Et il enveloppa d’un regard avide cette Singulière qui déconcertait son expérience.

Clotilde l’avait écouté avec une émotion qui faisait battre ses artères. D’abord, une aspiration brusque lui avait entr’ouvert la bouche, comme si quelque vision passait devant elle, puis une fumée rose avait paru flotter un instant sur son visage et maintenant, elle regardait Gacougnol d’une manière si vraie, si candide qu’un rayon de lune, semblait-il, aurait pu descendre jusqu’à son cœur.

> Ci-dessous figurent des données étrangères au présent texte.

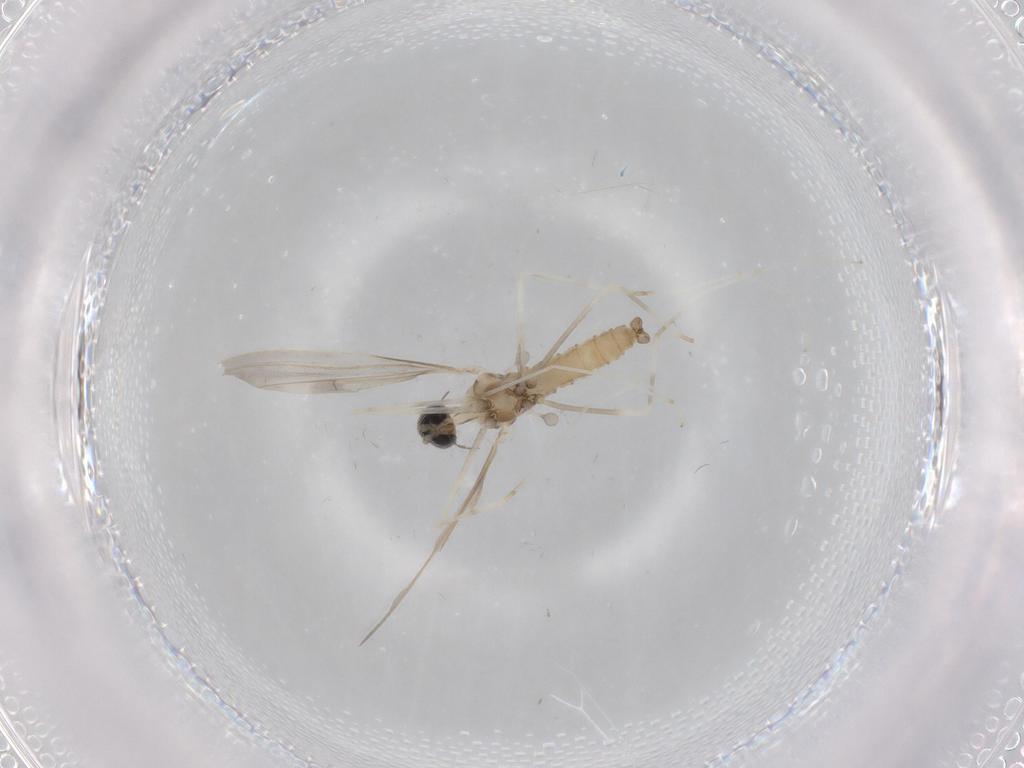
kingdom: Animalia
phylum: Arthropoda
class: Insecta
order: Diptera
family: Cecidomyiidae
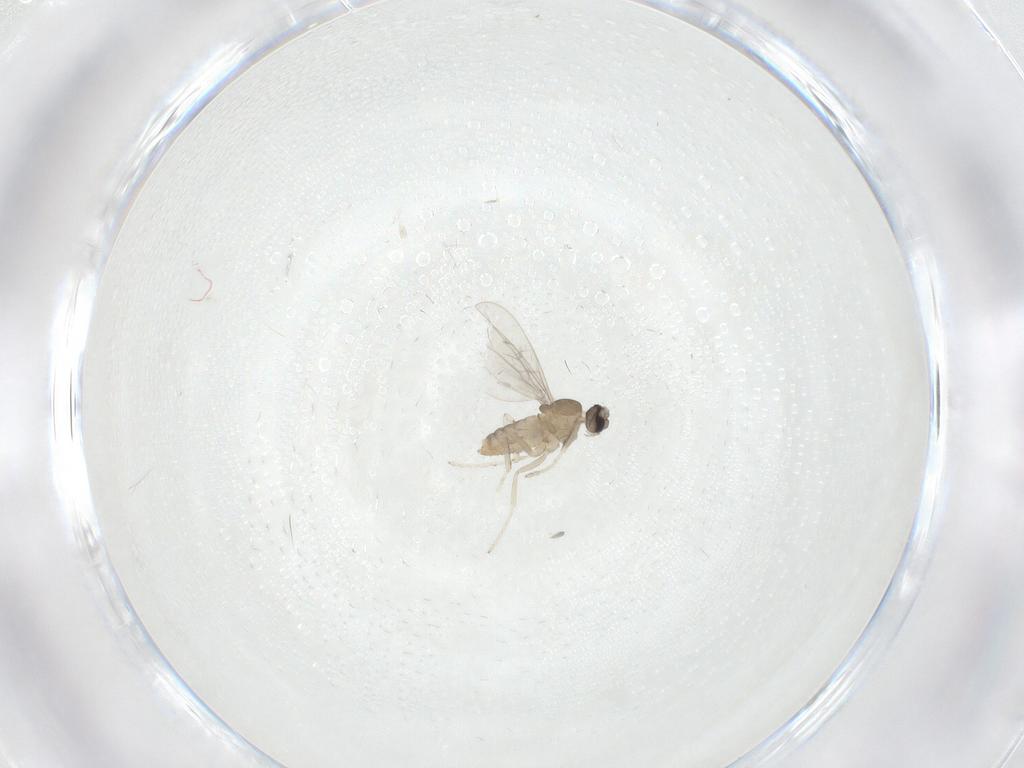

— J’y pensais, répondit-elle simplement.

Puis, vidant d’un trait sa petite coupe de vieux Corton et posant sa serviette sur la table après s’être essuyé les lèvres, elle se leva et vint s’asseoir sur le divan rouge à côté du peintre qui l’avait placée devant lui, en pleine lumière, pour l’étudier à son aise.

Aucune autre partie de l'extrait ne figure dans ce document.